Why This Blog Post Won't Change You

I’m inviting you into a paradox of sorts.  I’m going to use a blog to try to convince you that blogs are mostly ineffective.

When we launched our new website, a priority was for the site to be a resource.  Toward that end, I agreed to start “blogging” on a regular basis.  I must admit that I have enjoyed writing for a blog more than I expected, and I have been amazed at just how far reaching this platform is.  I still don’t read blogs (not because I’m a snob, but because I have no time), but I certainly have grown to appreciate this modern form of communication.  I guess you could say I have been pleasantly surprised by blogging.

At the same time, I see more clearly the failures of this cyber-culture.  I’m sure you are familiar with the many critiques—the loss of true community, everyone with a computer has become and expert, the dumbing down effect, and so forth.  But there is an unforeseen failure that nobody seems to be noticing.  Blogs do little for you.  Or to put it more accurately, blogs do little to you.

How are you changed as a human being?  That is a huge question.  I’m assuming every person reading this wants to be different than you currently are.  How does that happen?  The crucial flaw of our modern world is that change takes place through the dissemination of information and apprehension of ideas.  In other words, the best way to change you is to cognitively instruct you.  This is a woefully reductionist view of the human person.  We are not just minds.  In fact we are not primarily minds; we are primarily lovers.

The Augustinian view of man, and I believe the Biblical view of man, is that we are desirous creatures compelled by our loves.  To use the language of the Bible, fundamentally we are worshipers.  It is what we desire that determines the people we are.  Certainly our cognition influences our desires, but not as much as you might think.

Why is there such a disconnect between your opinions and behavior?  Everyone reading this believes that you should eat healthy and exercise.  Nobody thinks these things are bad for you.  Well if this is your belief then why don’t you do it?  Simply put, this is not your compelling desire.  Even more simply put, it is not what you want to do.  You desire T.V. and doughnuts.  So you watch T.V. and eat doughnuts even though you have been convinced that it would be better for you to exercise and eat healthy.

Or to press in even further for us as Christians, do you really need another Sunday school lesson to convince you that looking at pornography is bad?  Do you need me to write a blog post to convince you that gossip is not fitting the people of God?  Perhaps it would help, but I’m assuming that you have already been convinced.  So why are so many enthralled by porn and gossip?  It is because people are not cognitive machines that just need to be re-programed with new data.  People are complex image bearer of God constrained by desires.
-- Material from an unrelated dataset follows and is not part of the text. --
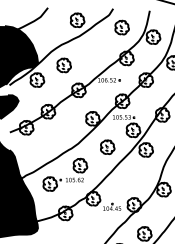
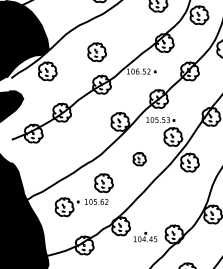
part: (63, 65) -> (96, 52), moved
part: (107, 147) -> (139, 159), size x0.7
So what’s my point in all this?  The blog and social media world that we now inhabit is simply perpetuating the lie that we are changed by new information.  The Internet is nothing more than one big information exchange.  All a blog can do is disseminate ideas.  All a tweet can do is share an idea.  But if what I’m saying is true, then that is not what you need.

Now I recognize the utter irony of using a blog post to tell you that blog posts are not what you need.  So yes, clearly you cannot escape the cognitive.  But the point we desperately need to realize is that we are not exclusively cognitive beings.  In fact we are not primarily cognitive beings.  We are fully orbed human beings who think, feel, and act, and each of these three things have profound impact on what we worship and love.

This is why I love our third value at TCPC, “A commitment to God’s Word that engages the mind, nurtures the heart, and transforms lives.”  Notice the prominence of the head, heart, hands motif in that commitment.  As we discuss what discipleship will look like at TCPC (and yes those discussion are happening!), one of our priorities is that our discipleship take on the form of our Lord’s discipleship, which involved teaching but was not exclusive to teaching.  It was a training that considered the whole of the person.

So what form does discipleship like this take?  That is what the leadership of TCPC is discussing.  But one thing is for sure,  it won’t fit on a blog.